Yesterday, I wrote that Stephen Harper's refusal to deal with Kathleen Wynne could have significant electoral consequences. Martin Regg Cohn writes that those consequences are being felt now with the alliance which Wynne has established with Quebec premier Philippe Couillard:
There’s a reason the Quebec-Ontario summit turned into a meeting of minds and ministers: Kathleen Wynne and Philippe Couillard are simpatico both in style and substance.
Beyond the good will, there are good works on offer:
Ontario and Quebec signed an unprecedented deal to swap 500 megawatts of electricity during peak periods by way of bartering. They compared notes on climate change. And they celebrated Ontario’s francophone face in a way that touched, viscerally, the visiting French Quebecers.
At ground level, it is a federalist fantasy come true. Together, they are laying the groundwork for a Central Canadian axis of power (sharing) that is both political and electrical — with environmental and electoral benefits.
Harper's policy is to not attend meetings of the Council of the Federation. He claims he prefers to meet with premiers individually. But, in Wynne's case, he prefers not to meet at all:
On the eve of the Toronto summit, Harper delivered a bizarre snub to Wynne by refusing her overtures for a federal-provincial meeting. With her request unrequited, the spurned premier went public with their correspondence — pointedly asking why Canada’s biggest province, with 13 million people, can’t get federal face time.
Then she got down to business with Couillard — showing that where there is political will, there can be policy headway.
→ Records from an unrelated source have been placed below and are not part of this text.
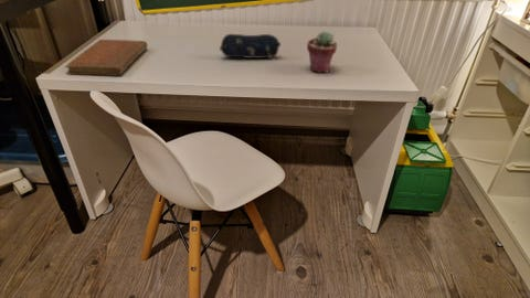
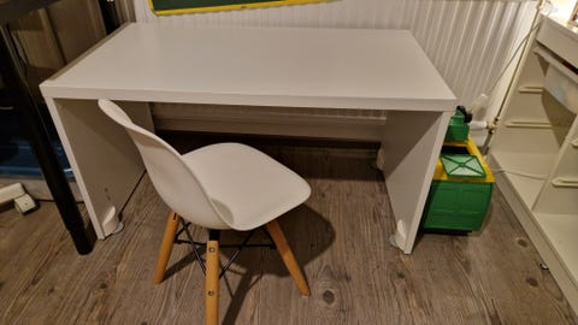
- notebook [64,39,149,77]
- potted succulent [306,30,338,74]
- pencil case [219,33,282,60]
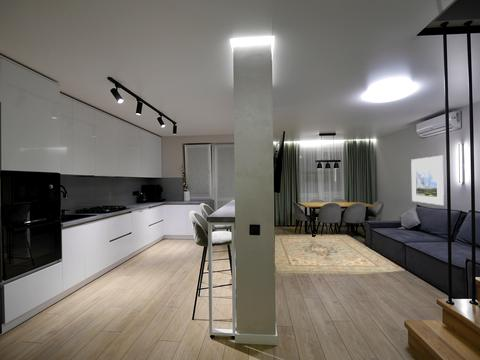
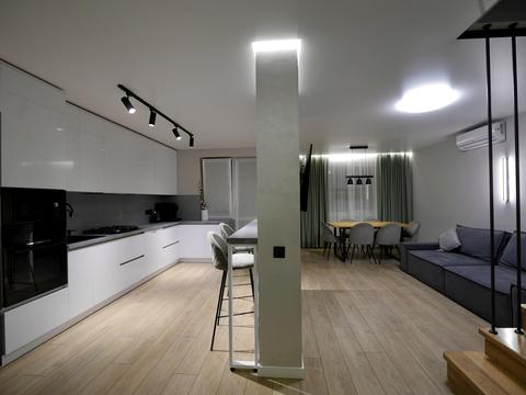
- rug [274,233,413,277]
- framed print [410,155,445,206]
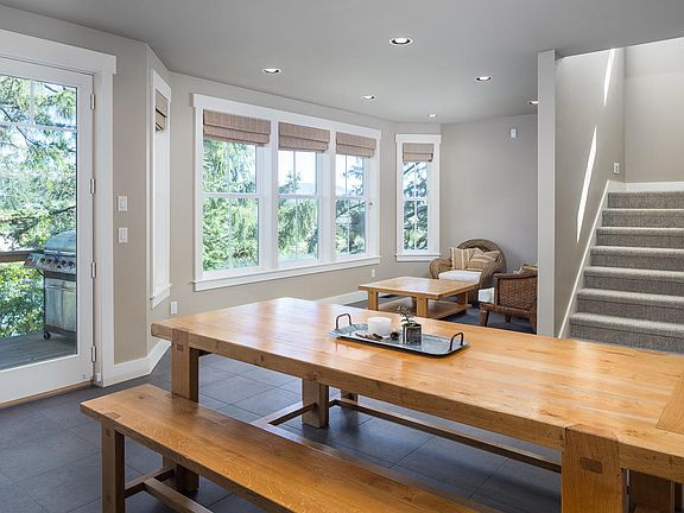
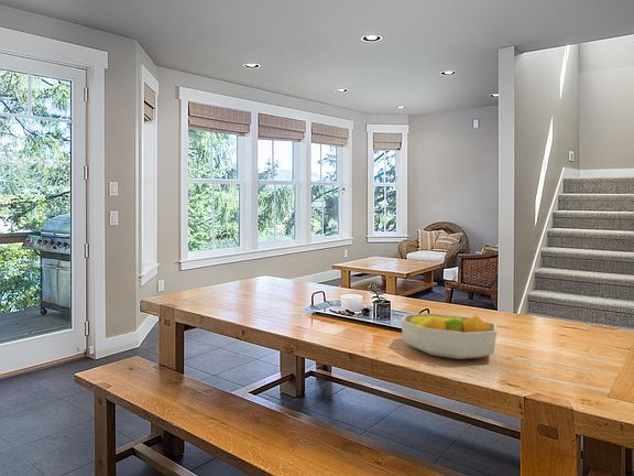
+ fruit bowl [400,313,499,360]
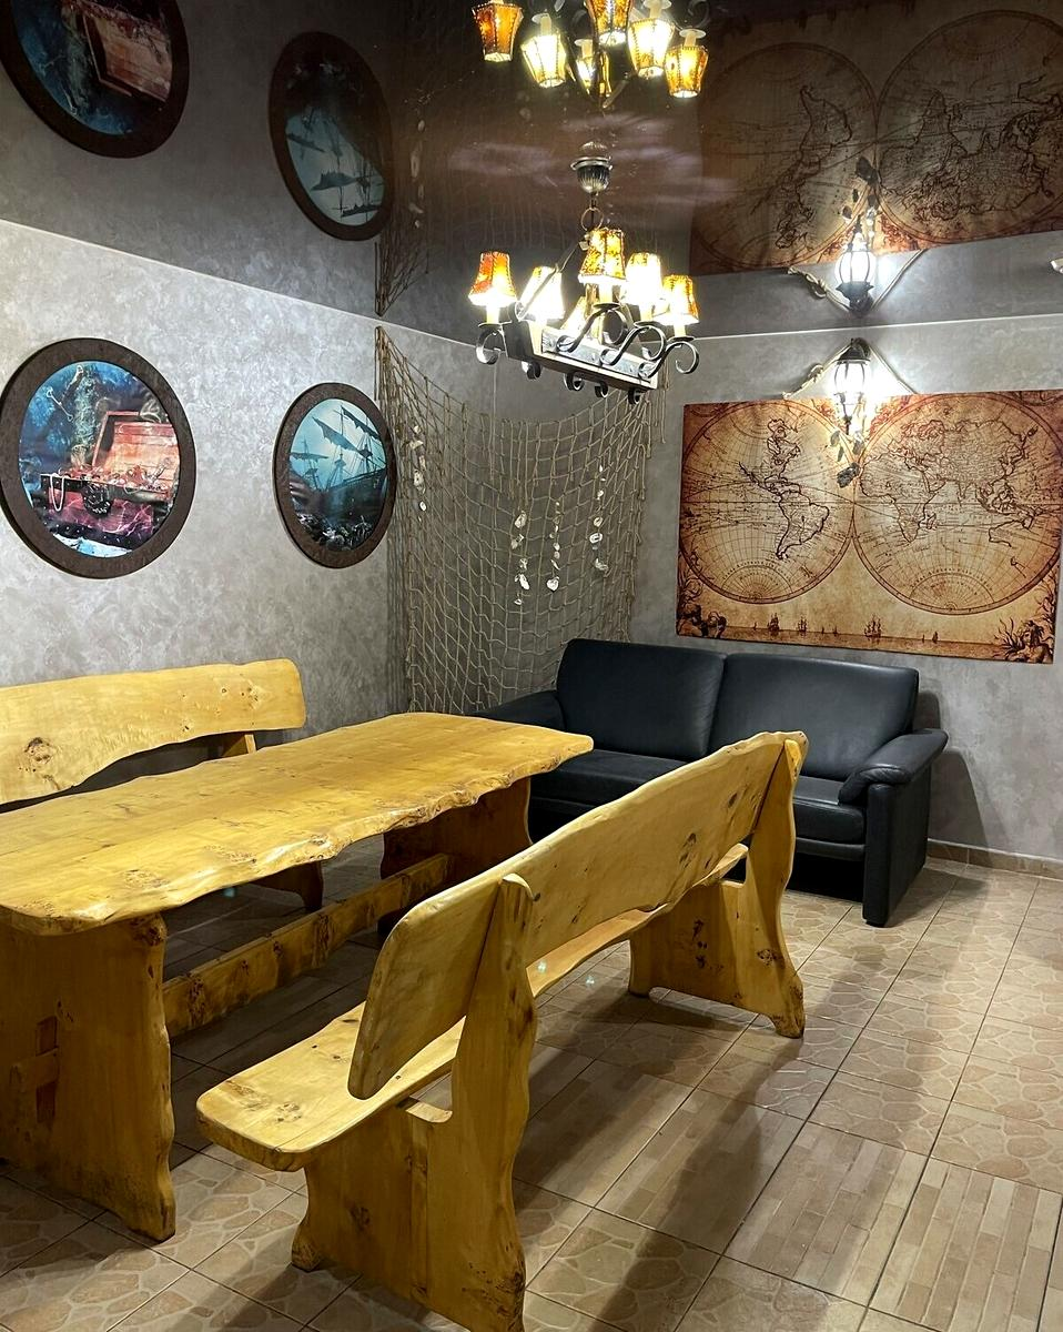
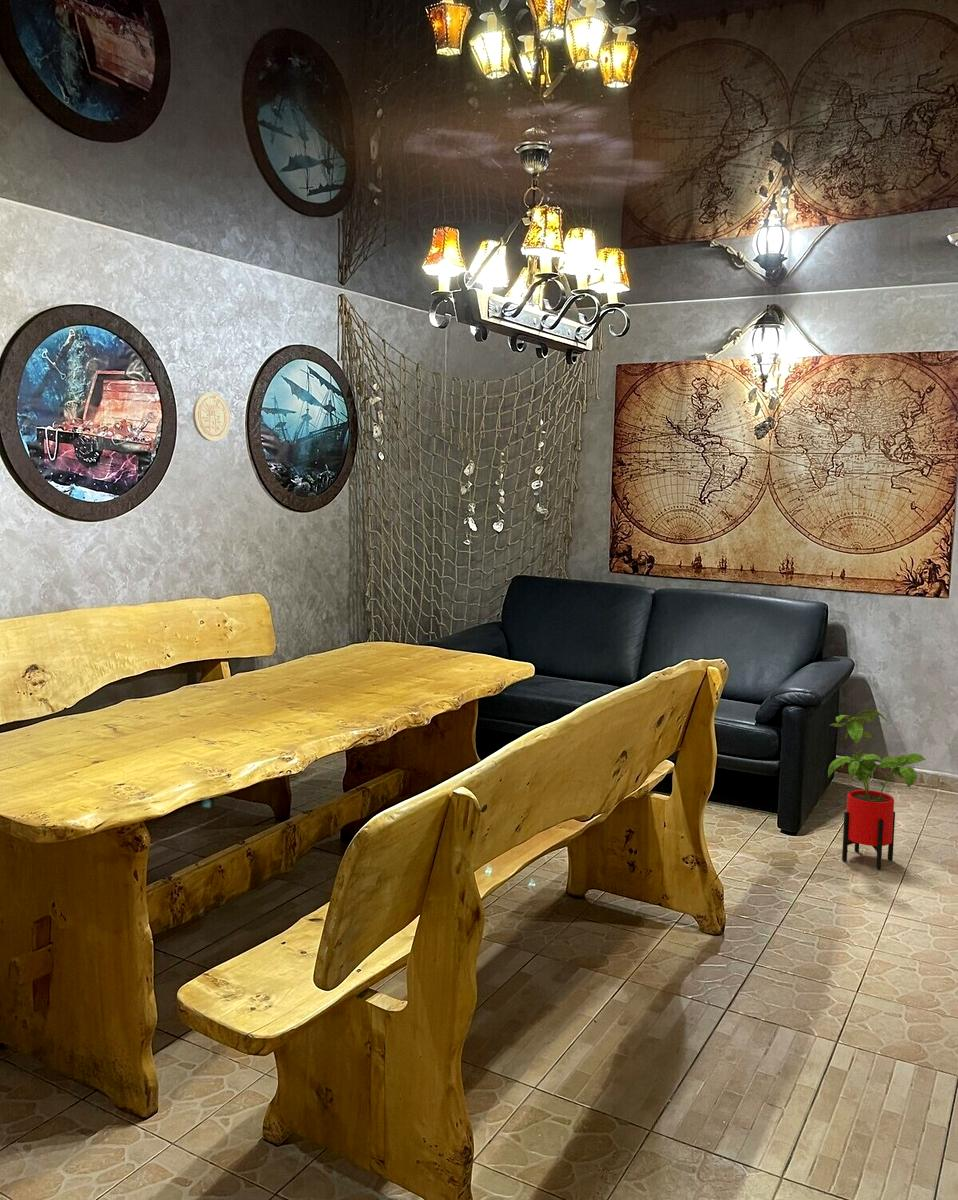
+ house plant [827,709,926,870]
+ medallion [192,391,232,442]
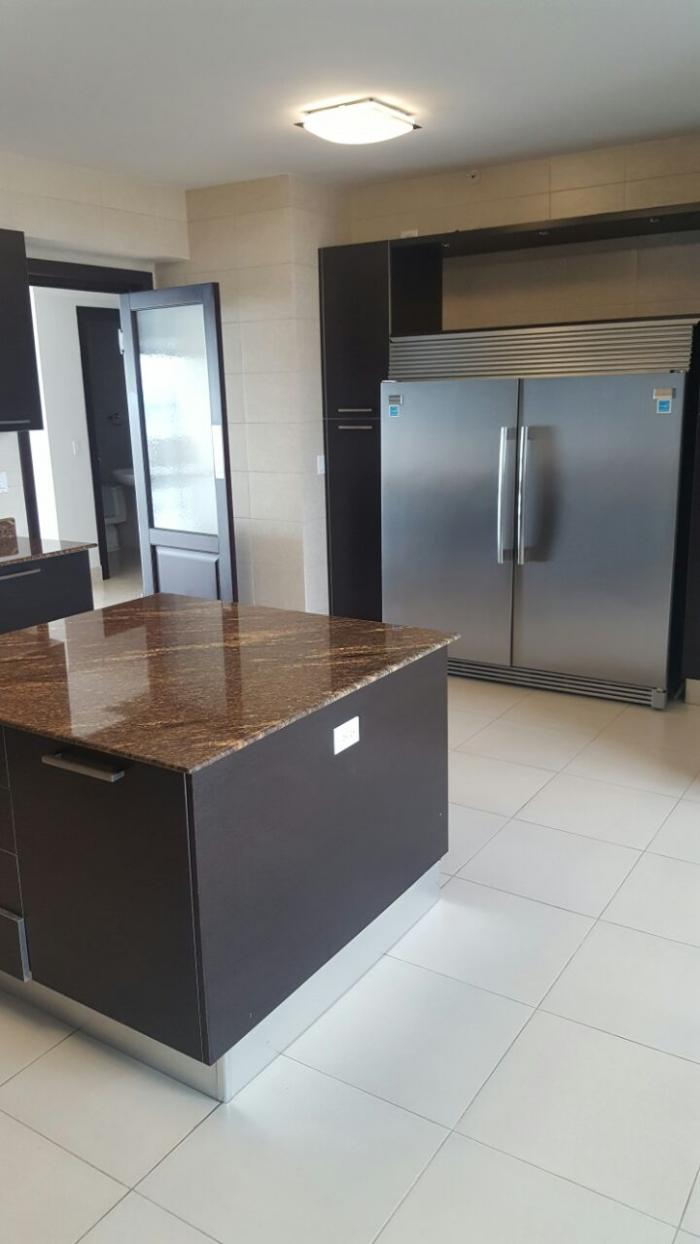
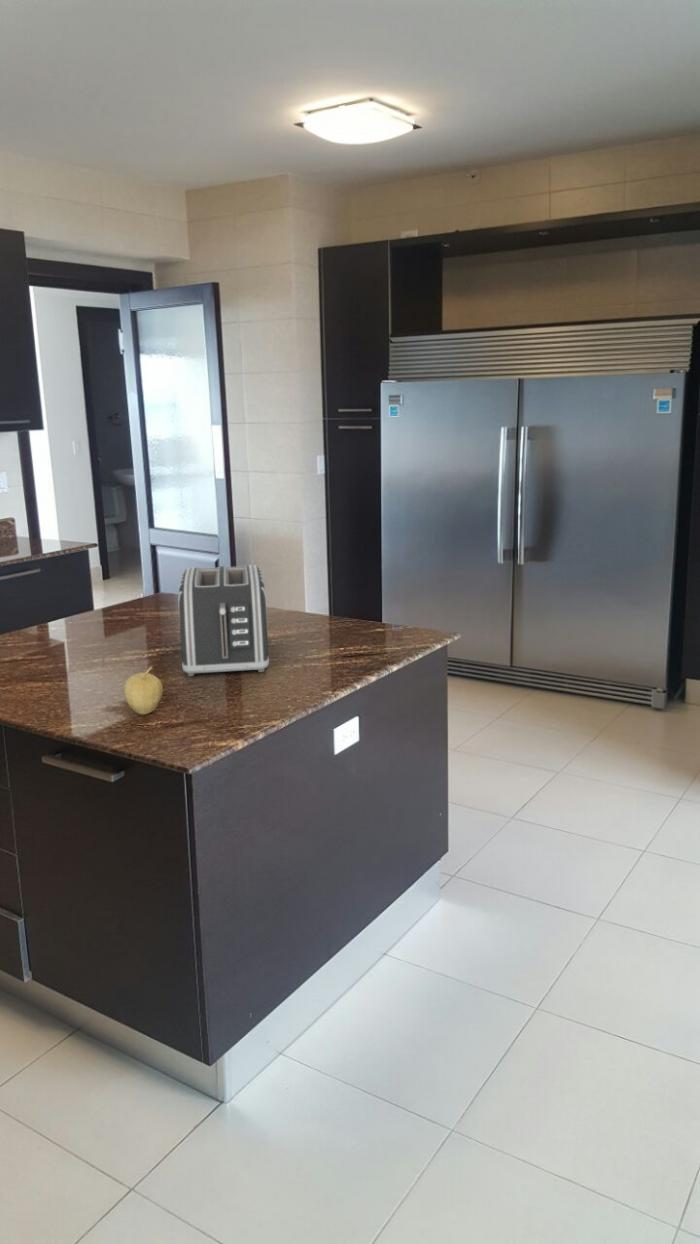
+ toaster [177,563,270,677]
+ fruit [123,665,164,715]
And that is the point. Mr. Harper lacks the political will to do all kinds of things. In fact, the only thing he wants to do is balance the budget. And, because he has chosen to remove himself from the stage, others will take his place. Cohn writes that there will soon be a third member of the alliance -- Alberta premier Jim Prentice.
Mr. Harper may indeed discover that he resides in Nowhere Land -- a real Nowhere Man.